Past and present TDC board members Douglas Riccardi and Roberto de Vicq — though they’d hardly describe themselves this way — are each design powerhouses. Their portfolios of work for publishing, branding, and the hospitality industry stand as examples of contemporary greatness in graphic design. Although each has a distinct style, all of their work is known for its freshness, craftsmanship, and cheeky sense of humor. This month, we interviewed them together about their work for restaurants, which devolved, as I suspected it would, into an ode to butter.
Elizabeth Carey Smith: I want to talk to you about food, but I think it’s going to be more ridiculous than that. Is anything off the record?
Roberto de Vicq: You can call us “fat”, Elizabeth, but “clowns” — I’m not so sure.
ECS: What’s your favorite thing to eat without utensils?
Douglas Riccardi: Tacos, of course.
RdV: I dunno.
RD: Waffles with maple syrup. No, sourdough bread. I highly recommend that.
ECS: What happens when Douglas Riccardi, Roberto de Vicq, and Louise Fili are in the same room?
RdV: First of all, we always wanted to be Louise Fili when we grew up. That was the goal. She is God. There’s Neville Brody, there is Louise Fili… there are those people who are so important to you that you really make a mess of yourself when you finally meet them. They’re the reason you start in this business — because you love the work Louise does. It’s sheer awe.
DR: It’s like, why the fuck do we bother? What I love about going to Louise Fili’s office, is that I don’t do work that even tries to do that. I do like that although we all work in hospitality branding, there are many ways to skin a cat. It’s inspirational, yet it makes us realize that we all do different things.
RdV: She’s extremely talented, but she also has this…she also is a person who will mine history and art history for references. She takes us back through the history that she loves. When I met LF she was art director at Pantheon. Then she left, and I was filling in for the person who had taken her place. I would be sitting there and think, “This is the desk Louise Fili sat at… This is the book she looked through.” It was so overwhelming and amazing. She created a sense of interest for graphic design history. I come from a third-world country, we have no graphic design history documented.
DR: When you go to Louise’s office, and you look at her work … until then, a designer doesn’t realize the degree of creative liberty they have, how far you can push something. It opens their minds about their total freedom and potential.
ECS: When you’re analyzing the competition for a restaurant, do you go covert like Adam Platt, the food critic from New York Magazine?
DR: No one knows us. They’re not like, “Oh look, Roberto is here.”
RdV: I can’t imagine wearing a toupée and a mustache, like Ruth Reichl from The New York Times, with all these wigs. The best thing is to go with the client, because they can relax and can tell you what works and what doesn’t. They have an idea how their restaurant will be different from their competitors, so our knowledge is based on their experience. A lot of this is learning with the restaurateur. And then you get drunk a lot.

****************

=== The problem ===
Copy out the part of the interview that begins at the words "Roberto de Vicq: You" and stops after "It’s sheer awe.". The listing is separate material and has no connection to the interview.

=== Study material ===
****************

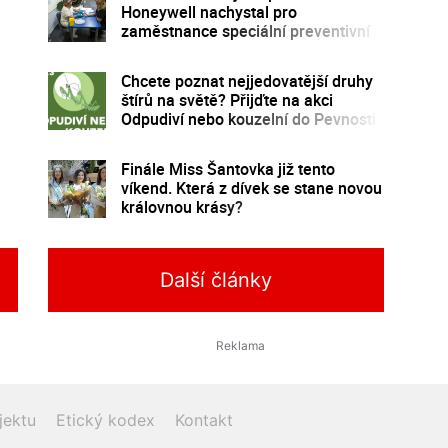
Honeywell nachystal pro
zaměstnance speciální preventivní
program
Chcete poznat nejjedovatější druhy
štírů na světě? Přijďte na akci
Odpudiví nebo kouzelní do Pevnosti
poznání
Finále Miss Šantovka již tento
víkend. Která z dívek se stane novou
královnou krásy?
Další články
jektu
Etický kodex
Kontakt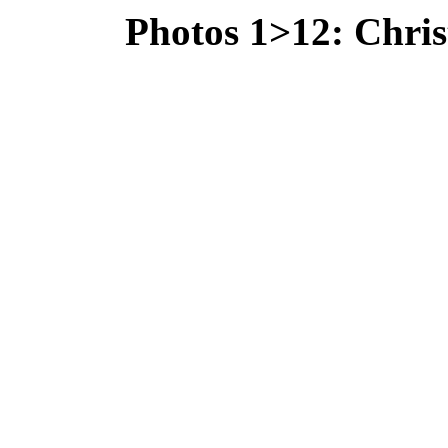
Photos 1>12: Chris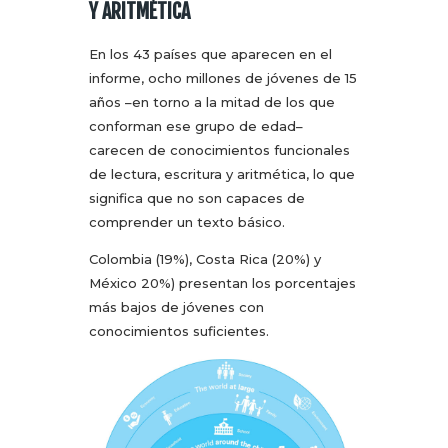
Y ARITMÉTICA
En los 43 países que aparecen en el
informe, ocho millones de jóvenes de 15
años –en torno a la mitad de los que
conforman ese grupo de edad–
carecen de conocimientos funcionales
de lectura, escritura y aritmética, lo que
significa que no son capaces de
comprender un texto básico.
Colombia (19%), Costa Rica (20%) y
México 20%) presentan los porcentajes
más bajos de jóvenes con
conocimientos suficientes.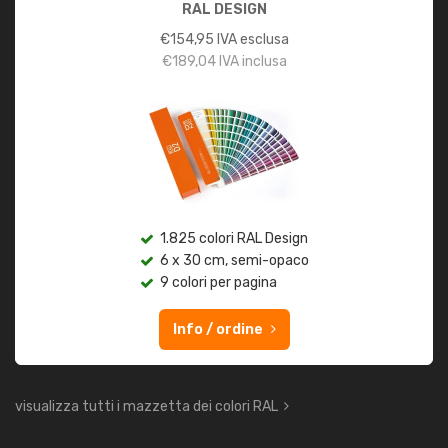
RAL DESIGN
€
154,95
IVA esclusa
€
189,04
IVA inclusa
1.825 colori RAL Design
6 x 30 cm, semi-opaco
9 colori per pagina
Info / ordine
visualizza tutti i mazzetta dei colori RAL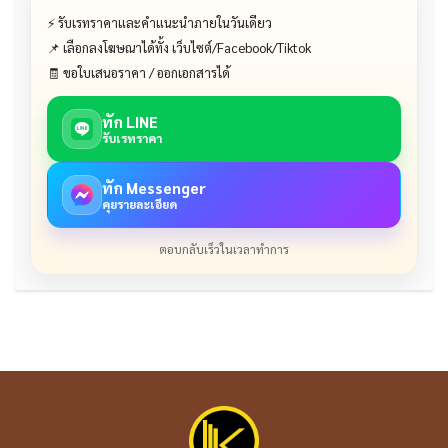
⚡ รับเรทราคาและคำแนะนำภายในวันเดียว
📌 เลือกลงโฆษณาได้ทั้ง เว็บไซต์/Facebook/Tiktok
🧾 ขอใบเสนอราคา / ออกเอกสารได้
ทัก LINE
รับเรทราคา
ทัก Messenger
คุยรายละเอียด
ตอบกลับเร็วในเวลาทำการ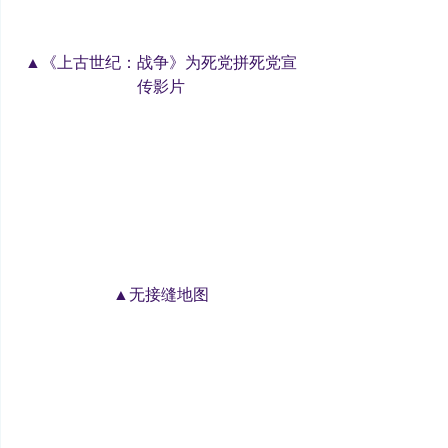
▲《上古世纪：战争》为死党拼死党宣
传影片
▲无接缝地图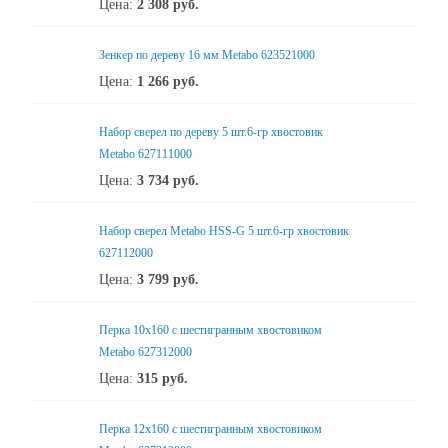
Цена:
2 308
руб.
Зенкер по дереву 16 мм Metabo 623521000
Цена:
1 266
руб.
Набор сверел по дереву 5 шт.6-гр хвостовик
Metabo 627111000
Цена:
3 734
руб.
Набор сверел Metabo HSS-G 5 шт.6-гр хвостовик
627112000
Цена:
3 799
руб.
Перка 10x160 с шестигранным хвостовиком
Metabo 627312000
Цена:
315
руб.
Перка 12x160 с шестигранным хвостовиком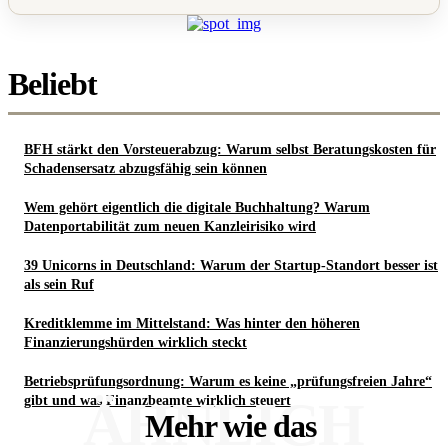
Beliebt
BFH stärkt den Vorsteuerabzug: Warum selbst Beratungskosten für
Schadensersatz abzugsfähig sein können
Wem gehört eigentlich die digitale Buchhaltung? Warum
Datenportabilität zum neuen Kanzleirisiko wird
39 Unicorns in Deutschland: Warum der Startup-Standort besser ist
als sein Ruf
Kreditklemme im Mittelstand: Was hinter den höheren
Finanzierungshürden wirklich steckt
Betriebsprüfungsordnung: Warum es keine „prüfungsfreien Jahre“
ÄHNLICH
gibt und was Finanzbeamte wirklich steuert
Mehr wie das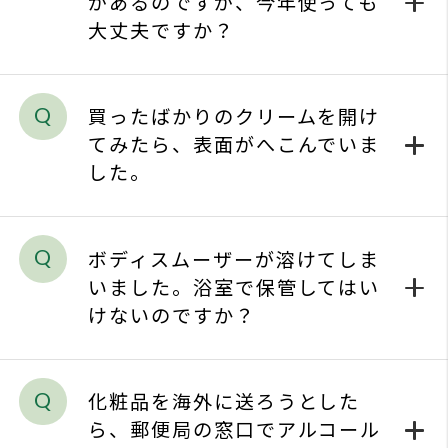
ボディスムーザーが溶けてしま
いました。浴室で保管してはい
けないのですか？
化粧品を海外に送ろうとした
ら、郵便局の窓口でアルコール
の配合度数を聞かれました。
化粧品は機内持ち込みできます
か？
いつも使っている化粧品が突然
肌に合わなくなった。なぜです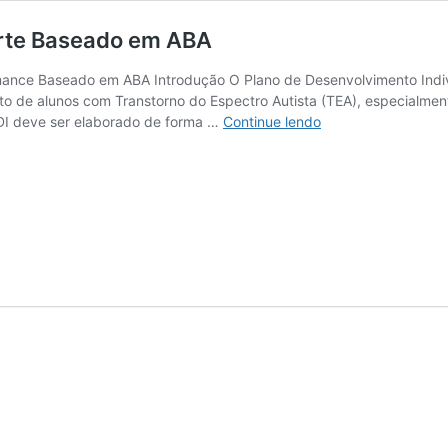
orte Baseado em ABA
mance Baseado em ABA Introdução O Plano de Desenvolvimento Indivi
de alunos com Transtorno do Espectro Autista (TEA), especialment
PDI
DI deve ser elaborado de forma …
Continue lendo
para
Aluno
com
TEA
nível
1
de
suporte
Baseado
em
ABA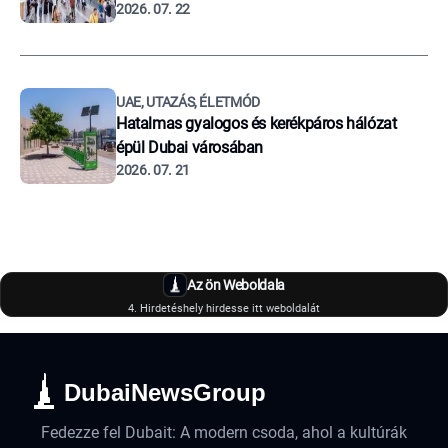
2026. 07. 22
UAE, UTAZÁS, ÉLETMÓD
Hatalmas gyalogos és kerékpáros hálózat
épül Dubai városában
2026. 07. 21
Az ön Weboldala
4. Hirdetéshely hirdesse itt weboldalát
DubaiNewsGroup
Fedezze fel Dubait: A modern csoda, ahol a kultúrák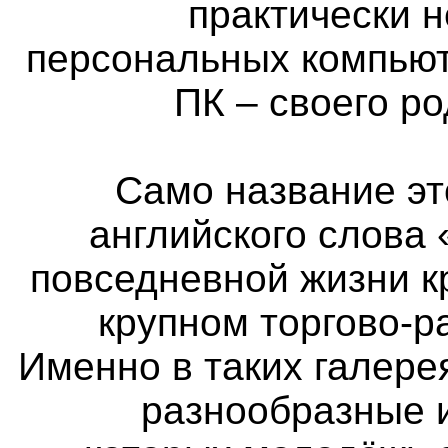
практически 
персональных компьют
ПК – своего р
Само название эт
английского слова 
повседневной жизни к
крупном торгово-р
Именно в таких галер
разнообразные 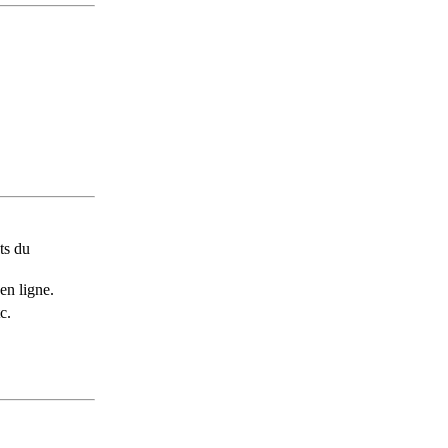
ts du
en ligne.
c.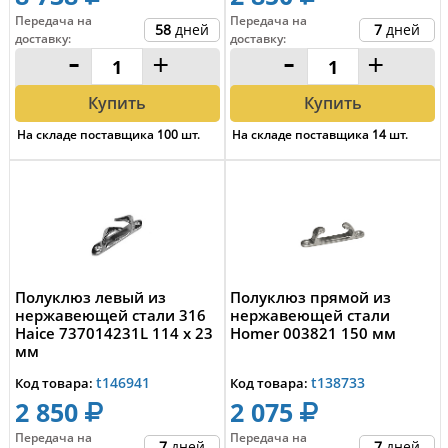
Передача на
Передача на
58
дней
7
дней
доставку
:
доставку
:
-
+
-
+
Купить
Купить
На складе поставщика
100
шт.
На складе поставщика
14
шт.
Полуклюз левый из
Полуклюз прямой из
нержавеющей стали 316
нержавеющей стали
Haice 737014231L 114 x 23
Homer 003821 150 мм
мм
t146941
t138733
Код товара:
Код товара:
2 850
2 075
Передача на
Передача на
7
дней
7
дней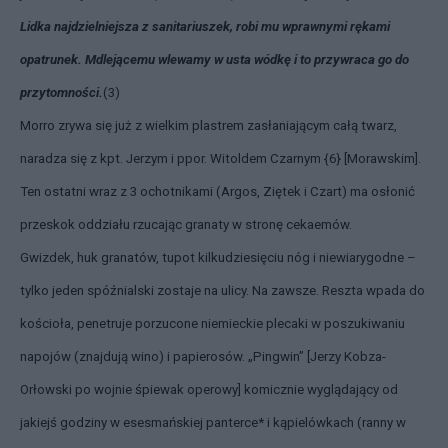
Lidka najdzielniejsza z sanitariuszek, robi mu wprawnymi rękami
opatrunek. Mdlejącemu wlewamy w usta wódkę i to przywraca go do
przytomności.
(3)
Morro zrywa się już z wielkim plastrem zasłaniającym całą twarz,
naradza się z kpt. Jerzym i ppor. Witoldem Czarnym {6} [Morawskim].
Ten ostatni wraz z 3 ochotnikami (Argos, Ziętek i Czart) ma osłonić
przeskok oddziału rzucając granaty w stronę cekaemów.
Gwizdek, huk granatów, tupot kilkudziesięciu nóg i niewiarygodne –
tylko jeden spóźnialski zostaje na ulicy. Na zawsze. Reszta wpada do
kościoła, penetruje porzucone niemieckie plecaki w poszukiwaniu
napojów (znajdują wino) i papierosów. „Pingwin” [Jerzy Kobza-
Orłowski po wojnie śpiewak operowy] komicznie wyglądający od
jakiejś godziny w esesmańskiej panterce* i kąpielówkach (ranny w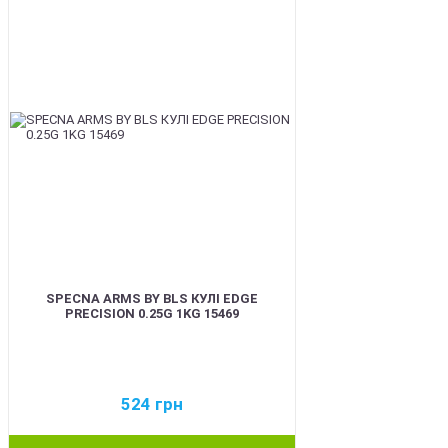
SPECNA ARMS BY BLS КУЛІ EDGE
PRECISION 0.25G 1KG 15469
524
грн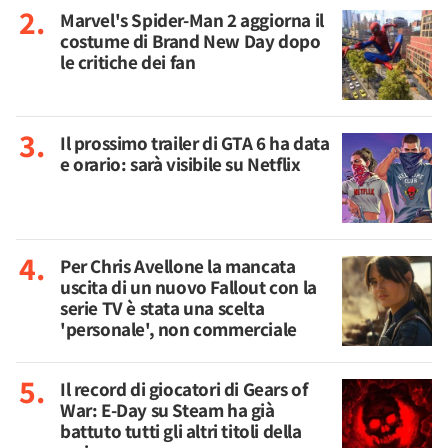
Marvel's Spider-Man 2 aggiorna il
costume di Brand New Day dopo
le critiche dei fan
Il prossimo trailer di GTA 6 ha data
e orario: sarà visibile su Netflix
Per Chris Avellone la mancata
uscita di un nuovo Fallout con la
serie TV è stata una scelta
'personale', non commerciale
Il record di giocatori di Gears of
War: E-Day su Steam ha già
battuto tutti gli altri titoli della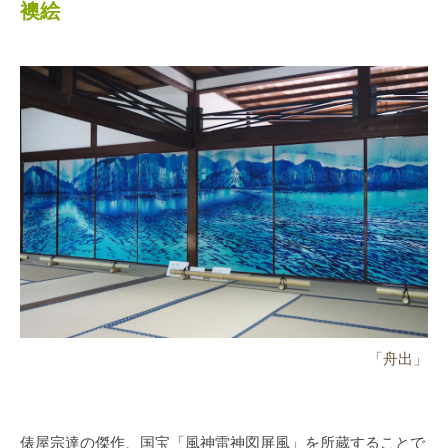
襖絵
「舟出」
俵屋宗達の傑作、国宝「風神雷神図屏風」を所蔵することで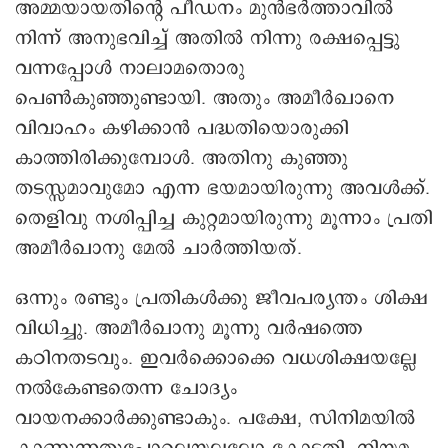
അമ്മയായതിന്റെ പീഡനം മുൻഭർത്താവിൽ
നിന്ന് അനുഭവിച്ച് അതിൽ നിന്നു രക്ഷപ്പെട്ടു
വന്നപ്പോൾ നാലാമതൊരു
പെൺകുഞ്ഞുണ്ടായി. അതും അമീർഖാനെ
വിവാഹം കഴിക്കാൻ പദ്ധതിയൊരുക്കി
കാത്തിരിക്കുമ്പോൾ. അതിനു കുഞ്ഞു
തടസ്സമാവുമോ എന്ന ഭയമായിരുന്നു അവൾക്ക്.
തെളിവു നശിപ്പിച്ച കുറ്റമായിരുന്നു മൂന്നാം പ്രതി
അമീർഖാനു മേൽ ചാർത്തിയത്.
ഒന്നും രണ്ടും പ്രതികൾക്കു ജീവപര്യന്തം ശിക്ഷ
വിധിച്ചു. അമീർഖാനു മൂന്നു വർഷത്തെ
കഠിനതടവും. ഇവർ‌ക്കൊക്കെ വധശിക്ഷയല്ലേ
നൽകേണ്ടതെന്ന ചോദ്യം
വായനക്കാർക്കുണ്ടാകും. പക്ഷേ, സിനിമയിൽ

****************

=== Result of this exercise ===
Roberto de Vicq: You can call us “fat”, Elizabeth, but “clowns” — I’m not so sure.
ECS: What’s your favorite thing to eat without utensils?
Douglas Riccardi: Tacos, of course.
RdV: I dunno.
RD: Waffles with maple syrup. No, sourdough bread. I highly recommend that.
ECS: What happens when Douglas Riccardi, Roberto de Vicq, and Louise Fili are in the same room?
RdV: First of all, we always wanted to be Louise Fili when we grew up. That was the goal. She is God. There’s Neville Brody, there is Louise Fili… there are those people who are so important to you that you really make a mess of yourself when you finally meet them. They’re the reason you start in this business — because you love the work Louise does. It’s sheer awe.